Why the ABC can't squeal like Peppa Pig over cuts

OPINION: I'VE always considered myself a friend of the ABC.

I believe in the value of great journalism and current affairs and enjoy compelling drama, comedy and sports programming like anyone else.

But the sanctimonious bleating over 4.6% cuts to the $1 billion a year broadcaster have become a little hard to stomach in the past 24 hours.

Having worked in commercial media for almost 30 years, I've seen plenty of cuts.

And many of them run a lot deeper than what the ABC will experience over the next year.

In Australia, thousands of jobs have been lost in the media sector.

It's ugly.

But as media organisations, we have, like any other company, learn to live within budgets, within our means.

The ABC should be no different.

In recent years we have seen big expansions of the public broadcaster.

The purchase of multi-million-dollar buildings, even at a local level, and the awarding of some very generous salary packages, particularly for their 'stars' in Sydney, Melbourne and Brisbane.

We've also seen duplication of services, excessive layers of management and expansion into areas which you could argue are hardly 'core' information services.

Yet at the same time, we have days where our local programming is almost non-existent.

If someone is sick, the morning program switches to the statewide program, Brisbane, Gold Coast, or the Wide Bay.

We have also seen plenty of examples where the ABC uses the content of local newspapers as fodder for their own programs, with little or no credit to the original journalism.

Don't get me wrong, I think our local ABC journos and producers work pretty hard - it's just they are trying to cover too many things - and there are not enough of them.

Perhaps if the ABC returned to focusing on just news and current affairs, particularly in radio and television, we would get a better service.

The ABC, like everyone else, needs to find it precise niche in a multi-platform media landscape which no longer has news organisations as the only source of information to punters.

Politically, however, Prime Minister Tony Abbott deserves to cop a flogging over the $254m in cuts.

As much as the LNP would like to spin it, it is a clear broken promise. No two ways about that.
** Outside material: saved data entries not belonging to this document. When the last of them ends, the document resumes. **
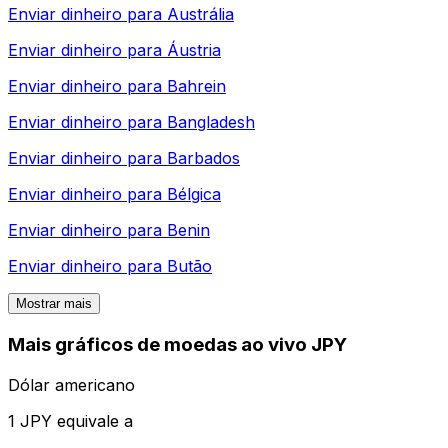
Enviar dinheiro para
Austrália
Enviar dinheiro para
Áustria
Enviar dinheiro para
Bahrein
Enviar dinheiro para
Bangladesh
Enviar dinheiro para
Barbados
Enviar dinheiro para
Bélgica
Enviar dinheiro para
Benin
Enviar dinheiro para
Butão
Mostrar mais
Mais gráficos de moedas ao vivo JPY
Dólar americano
1 JPY equivale a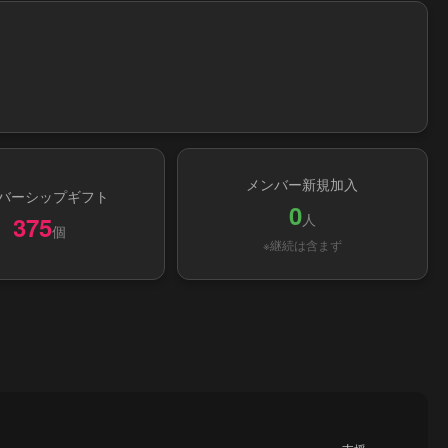
メンバー新規加入
バーシップギフト
0
人
375
個
※継続は含まず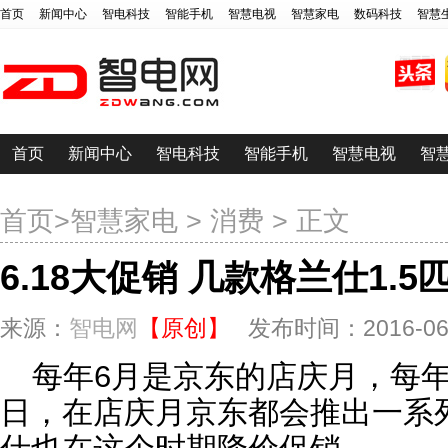
首页
新闻中心
智电科技
智能手机
智慧电视
智慧家电
数码科技
智慧
首页
新闻中心
智电科技
智能手机
智慧电视
智
首页
>
智慧家电
>
消费
> 正文
6.18大促销 几款格兰仕1.
来源：
智电网
【原创】
发布时间：2016-06-0
每年6月是京东的店庆月，每年
日，在店庆月京东都会推出一系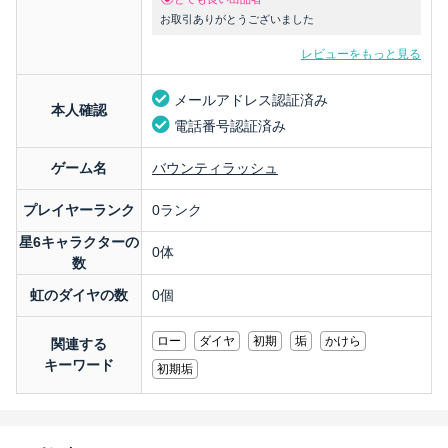
お取引ありがとうございました
レビューをもっと見る
メールアドレス認証済み
本人確認
電話番号認証済み
ゲーム名
バウンティラッシュ
プレイヤーランク
0ランク
星6キャラクターの
0体
数
虹のダイヤの数
0個
ロー
ダイヤ
初期
垢
かけら
関連する
キーワード
初期垢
But at a time when everyone is being asked to tighten their belts, the ABC can't expect to be immune from the budget knife.

Aunty provides a great service, but like the rest of the Australian media, it will have to learn to work leaner, harder and smarter in the digital age.

Mark Furler is APN Australian Regional Media's group digital editor. He has been a journalist on the Sunshine Coast for almost 30 years, and has taken out numerous media awards, including PANPA Newspaper of the Year and APN's Editor of the Year.